With the withering away of much of the industrial working class, the Labour party has had to make inroads into the preserves of the Conservative party, which it did most successfully under the leadership of Tony Blair. But at all times the actual policies of the two parties were largely indistinguishable: suppression of the working class at home and subjugation of the oppressed countries abroad.

In this French presidential election, however, there were tangible policy differences between the parties.

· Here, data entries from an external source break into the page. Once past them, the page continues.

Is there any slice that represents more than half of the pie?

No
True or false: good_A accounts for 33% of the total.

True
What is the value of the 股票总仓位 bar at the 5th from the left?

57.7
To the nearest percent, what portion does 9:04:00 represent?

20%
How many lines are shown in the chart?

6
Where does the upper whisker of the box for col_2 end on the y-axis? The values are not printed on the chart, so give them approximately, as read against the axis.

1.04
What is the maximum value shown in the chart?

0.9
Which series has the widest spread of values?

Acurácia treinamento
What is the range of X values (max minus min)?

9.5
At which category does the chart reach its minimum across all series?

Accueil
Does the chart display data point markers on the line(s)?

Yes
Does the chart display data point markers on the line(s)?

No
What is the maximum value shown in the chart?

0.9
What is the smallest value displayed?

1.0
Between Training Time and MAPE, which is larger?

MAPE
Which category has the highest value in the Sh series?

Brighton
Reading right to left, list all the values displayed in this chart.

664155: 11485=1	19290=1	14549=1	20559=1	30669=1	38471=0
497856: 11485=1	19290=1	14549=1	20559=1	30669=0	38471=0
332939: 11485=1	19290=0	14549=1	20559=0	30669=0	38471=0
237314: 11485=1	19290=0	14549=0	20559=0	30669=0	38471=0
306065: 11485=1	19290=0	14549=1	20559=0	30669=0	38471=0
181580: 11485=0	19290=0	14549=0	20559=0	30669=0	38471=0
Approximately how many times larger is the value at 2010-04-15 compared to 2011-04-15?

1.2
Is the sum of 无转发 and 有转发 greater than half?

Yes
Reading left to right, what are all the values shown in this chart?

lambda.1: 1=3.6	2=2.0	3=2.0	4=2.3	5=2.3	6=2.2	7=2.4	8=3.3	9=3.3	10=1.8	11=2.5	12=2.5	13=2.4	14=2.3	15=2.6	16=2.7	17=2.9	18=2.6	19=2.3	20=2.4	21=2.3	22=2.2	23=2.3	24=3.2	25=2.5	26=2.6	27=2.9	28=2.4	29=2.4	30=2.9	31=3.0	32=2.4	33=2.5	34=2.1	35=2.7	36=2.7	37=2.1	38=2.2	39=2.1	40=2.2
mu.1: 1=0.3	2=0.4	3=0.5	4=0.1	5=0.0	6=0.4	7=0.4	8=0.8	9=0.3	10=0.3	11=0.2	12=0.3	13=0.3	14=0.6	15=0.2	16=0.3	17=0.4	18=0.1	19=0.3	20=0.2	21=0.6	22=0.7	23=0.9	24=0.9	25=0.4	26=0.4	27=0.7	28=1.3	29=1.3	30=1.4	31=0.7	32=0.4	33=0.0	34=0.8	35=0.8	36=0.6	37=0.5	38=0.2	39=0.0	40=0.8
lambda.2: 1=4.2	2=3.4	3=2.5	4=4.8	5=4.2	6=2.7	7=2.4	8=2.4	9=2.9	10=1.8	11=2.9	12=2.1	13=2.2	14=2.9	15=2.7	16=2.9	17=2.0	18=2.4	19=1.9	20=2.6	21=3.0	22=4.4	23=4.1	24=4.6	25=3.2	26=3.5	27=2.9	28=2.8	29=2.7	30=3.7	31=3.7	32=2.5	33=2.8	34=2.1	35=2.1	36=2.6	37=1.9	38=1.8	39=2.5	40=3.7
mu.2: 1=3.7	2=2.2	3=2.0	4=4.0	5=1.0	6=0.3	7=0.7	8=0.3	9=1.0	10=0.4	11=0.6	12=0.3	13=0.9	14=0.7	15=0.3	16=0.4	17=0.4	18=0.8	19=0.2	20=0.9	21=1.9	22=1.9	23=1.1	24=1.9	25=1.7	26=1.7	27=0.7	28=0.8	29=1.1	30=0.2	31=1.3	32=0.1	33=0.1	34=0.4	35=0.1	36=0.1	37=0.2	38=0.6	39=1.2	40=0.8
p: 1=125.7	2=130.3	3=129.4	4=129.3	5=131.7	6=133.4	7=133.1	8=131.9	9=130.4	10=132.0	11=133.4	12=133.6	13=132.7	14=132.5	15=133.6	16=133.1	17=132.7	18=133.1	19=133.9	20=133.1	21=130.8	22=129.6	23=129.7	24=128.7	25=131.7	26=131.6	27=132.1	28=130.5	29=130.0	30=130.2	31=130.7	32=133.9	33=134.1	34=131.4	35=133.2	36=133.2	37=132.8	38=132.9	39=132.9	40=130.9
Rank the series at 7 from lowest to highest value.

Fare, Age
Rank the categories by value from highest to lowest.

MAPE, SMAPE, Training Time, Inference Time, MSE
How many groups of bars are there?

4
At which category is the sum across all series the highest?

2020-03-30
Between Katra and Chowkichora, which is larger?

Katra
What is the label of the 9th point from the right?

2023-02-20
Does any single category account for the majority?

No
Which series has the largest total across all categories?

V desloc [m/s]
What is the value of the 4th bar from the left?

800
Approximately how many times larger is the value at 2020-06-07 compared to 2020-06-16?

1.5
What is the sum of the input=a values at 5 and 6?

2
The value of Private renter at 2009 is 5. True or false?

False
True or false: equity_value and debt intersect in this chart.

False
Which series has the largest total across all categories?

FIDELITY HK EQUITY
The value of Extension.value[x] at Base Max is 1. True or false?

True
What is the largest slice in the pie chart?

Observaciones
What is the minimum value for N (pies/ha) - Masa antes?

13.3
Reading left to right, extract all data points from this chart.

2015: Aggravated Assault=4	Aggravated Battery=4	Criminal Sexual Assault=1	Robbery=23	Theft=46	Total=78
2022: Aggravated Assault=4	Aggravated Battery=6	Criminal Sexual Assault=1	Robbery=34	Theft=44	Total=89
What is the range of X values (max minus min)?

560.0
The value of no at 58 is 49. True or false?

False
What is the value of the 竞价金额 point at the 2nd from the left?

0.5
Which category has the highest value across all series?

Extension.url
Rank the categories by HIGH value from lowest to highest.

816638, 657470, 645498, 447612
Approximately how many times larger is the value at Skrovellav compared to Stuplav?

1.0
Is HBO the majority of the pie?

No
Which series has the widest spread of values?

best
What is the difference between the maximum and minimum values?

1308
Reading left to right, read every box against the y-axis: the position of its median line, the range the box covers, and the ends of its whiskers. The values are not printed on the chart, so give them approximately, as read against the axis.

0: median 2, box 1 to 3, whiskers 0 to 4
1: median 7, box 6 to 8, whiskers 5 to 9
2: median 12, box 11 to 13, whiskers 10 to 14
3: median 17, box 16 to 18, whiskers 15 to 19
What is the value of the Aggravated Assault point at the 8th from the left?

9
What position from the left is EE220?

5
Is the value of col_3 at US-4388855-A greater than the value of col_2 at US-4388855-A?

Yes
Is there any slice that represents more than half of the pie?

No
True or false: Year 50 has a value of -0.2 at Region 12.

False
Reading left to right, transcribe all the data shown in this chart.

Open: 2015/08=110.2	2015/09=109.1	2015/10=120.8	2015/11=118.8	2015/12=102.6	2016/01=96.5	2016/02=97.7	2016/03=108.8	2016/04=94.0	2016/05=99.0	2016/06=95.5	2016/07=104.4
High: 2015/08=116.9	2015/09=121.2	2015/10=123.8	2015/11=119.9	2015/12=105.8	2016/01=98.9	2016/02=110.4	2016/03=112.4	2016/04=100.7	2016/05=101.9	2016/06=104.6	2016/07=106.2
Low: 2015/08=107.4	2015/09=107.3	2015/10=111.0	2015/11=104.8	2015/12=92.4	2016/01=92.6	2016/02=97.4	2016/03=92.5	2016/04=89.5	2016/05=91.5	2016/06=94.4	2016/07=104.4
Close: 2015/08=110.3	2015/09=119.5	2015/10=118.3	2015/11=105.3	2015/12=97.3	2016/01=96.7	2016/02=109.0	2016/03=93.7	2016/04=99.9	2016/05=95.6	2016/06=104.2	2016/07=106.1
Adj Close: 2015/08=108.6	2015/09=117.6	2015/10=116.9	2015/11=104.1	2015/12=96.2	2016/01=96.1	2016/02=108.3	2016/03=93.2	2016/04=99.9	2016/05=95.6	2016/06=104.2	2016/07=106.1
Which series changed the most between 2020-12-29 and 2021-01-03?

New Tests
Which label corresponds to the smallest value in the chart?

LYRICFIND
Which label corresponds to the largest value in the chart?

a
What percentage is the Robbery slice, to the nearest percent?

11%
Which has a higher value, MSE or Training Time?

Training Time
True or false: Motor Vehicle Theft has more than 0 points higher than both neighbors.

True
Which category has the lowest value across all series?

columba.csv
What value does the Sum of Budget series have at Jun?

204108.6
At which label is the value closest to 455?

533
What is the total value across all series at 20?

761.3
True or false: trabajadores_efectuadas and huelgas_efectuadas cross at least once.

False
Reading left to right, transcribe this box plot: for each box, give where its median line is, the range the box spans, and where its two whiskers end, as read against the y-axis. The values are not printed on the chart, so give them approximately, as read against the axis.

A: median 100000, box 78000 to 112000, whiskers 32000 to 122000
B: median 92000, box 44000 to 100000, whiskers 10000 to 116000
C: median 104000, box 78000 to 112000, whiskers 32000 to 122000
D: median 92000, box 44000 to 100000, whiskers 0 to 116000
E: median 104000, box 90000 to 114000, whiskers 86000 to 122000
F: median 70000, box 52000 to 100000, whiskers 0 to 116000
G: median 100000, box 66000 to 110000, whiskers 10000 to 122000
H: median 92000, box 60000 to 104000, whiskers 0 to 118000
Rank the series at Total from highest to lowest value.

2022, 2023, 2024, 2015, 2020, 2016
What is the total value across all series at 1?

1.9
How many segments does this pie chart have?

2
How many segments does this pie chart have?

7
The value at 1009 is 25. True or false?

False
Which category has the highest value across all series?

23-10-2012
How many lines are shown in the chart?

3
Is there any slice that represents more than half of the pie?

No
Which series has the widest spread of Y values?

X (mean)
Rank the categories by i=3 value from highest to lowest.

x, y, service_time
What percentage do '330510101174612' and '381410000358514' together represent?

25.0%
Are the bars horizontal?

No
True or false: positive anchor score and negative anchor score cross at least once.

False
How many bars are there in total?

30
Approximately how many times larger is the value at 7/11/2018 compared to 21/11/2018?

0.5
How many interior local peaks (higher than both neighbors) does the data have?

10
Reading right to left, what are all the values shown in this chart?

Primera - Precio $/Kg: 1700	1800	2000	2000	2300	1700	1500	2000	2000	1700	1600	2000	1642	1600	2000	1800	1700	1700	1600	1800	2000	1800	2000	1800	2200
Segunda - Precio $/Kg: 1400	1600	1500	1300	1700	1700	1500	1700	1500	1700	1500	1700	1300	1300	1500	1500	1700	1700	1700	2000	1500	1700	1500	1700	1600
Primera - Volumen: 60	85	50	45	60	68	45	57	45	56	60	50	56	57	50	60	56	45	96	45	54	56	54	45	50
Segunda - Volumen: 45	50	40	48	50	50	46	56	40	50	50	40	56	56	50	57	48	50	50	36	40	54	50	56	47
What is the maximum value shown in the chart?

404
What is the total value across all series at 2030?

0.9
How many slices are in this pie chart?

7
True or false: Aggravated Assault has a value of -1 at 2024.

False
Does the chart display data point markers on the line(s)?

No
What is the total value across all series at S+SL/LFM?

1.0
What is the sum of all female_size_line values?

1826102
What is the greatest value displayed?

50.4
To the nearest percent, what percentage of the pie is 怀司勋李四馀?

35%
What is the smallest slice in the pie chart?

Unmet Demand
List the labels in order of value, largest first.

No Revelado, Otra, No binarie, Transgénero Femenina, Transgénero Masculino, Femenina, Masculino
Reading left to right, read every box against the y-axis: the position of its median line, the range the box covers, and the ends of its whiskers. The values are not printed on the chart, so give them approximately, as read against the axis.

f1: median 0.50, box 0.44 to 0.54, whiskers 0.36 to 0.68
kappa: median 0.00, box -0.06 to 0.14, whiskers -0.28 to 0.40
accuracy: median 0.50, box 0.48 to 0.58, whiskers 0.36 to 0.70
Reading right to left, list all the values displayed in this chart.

To the extent that Le Pen was promising to defend workers’ rights and to maintain friendly relations with Russia, she actually appeared well to the left of Macron, who undertook to ‘modernise’ French labour law and was utterly hostile to Russia.

Of course, it can be argued that a workerist veneer does not prevent a party from being a fascist party, any more than it did the Nazis, and that the FN’s anti-immigrant, islamophobic stance matches that of Hitler towards the jews. In important respects, however, this comparison, although seductive, is invalid:

(a) Neither in its propaganda nor in its practice does the FN advocate the suppression of civil rights or the banning of opposition parties.

(b) Although it takes a hard line on the question of admitting immigrants and deporting those found guilty of criminal offences, and a stupid line of trying to force cultural integration on immigrants generally, it is not proposing to confiscate immigrant property wholesale, as Hitler did with the jews, nor proposing systematic discrimination against them.

(c) Its foreign policy is the opposite of aggressive, at least for the moment, as it favours rapprochement with Russia rather than following US attempts to impose its domination by force.

Of course, like any bourgeois party, the FN should not be trusted by the proletariat. But proletarian distrust needs to be extended equally to the other bourgeois parties rather than used as a reason to discriminate against any particular one in blind disregard of its policies.

What is most devastating is that, as a result of the ravages of revisionism, the French proletariat was unable to press forward for a communist party of its own to represent its interests and fight, insofar as is possible in bourgeois institutions, for the interests of its class, which are, in the ultimate analysis, the interests of the entire future of humanity.

Be that as it may, in the present situation in France, the best result would have been that Mélenchon and Le Pen faced each other in the second round of the presidential election and that the former should have beaten the latter. That really would have put the cat among the pigeons as far as the bourgeoisie is concerned.